-- EXTRACTED RECORDS --
* * * * * * *

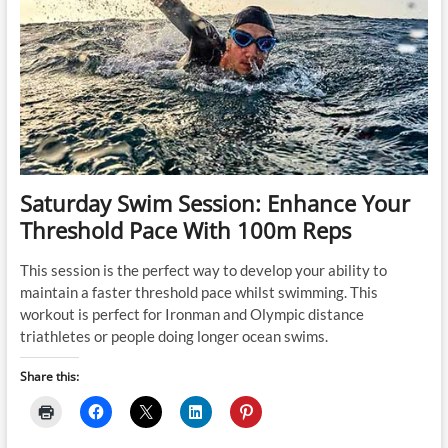
Saturday Swim Session: Enhance Your
Threshold Pace With 100m Reps
This session is the perfect way to develop your ability to
maintain a faster threshold pace whilst swimming. This
workout is perfect for Ironman and Olympic distance
triathletes or people doing longer ocean swims.
Share this:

* * * * * * *

Repeat the listing above verbatim, but exclude the pictures it contains.

Saturday Swim Session: Enhance Your
Threshold Pace With 100m Reps
This session is the perfect way to develop your ability to
maintain a faster threshold pace whilst swimming. This
workout is perfect for Ironman and Olympic distance
triathletes or people doing longer ocean swims.
Share this:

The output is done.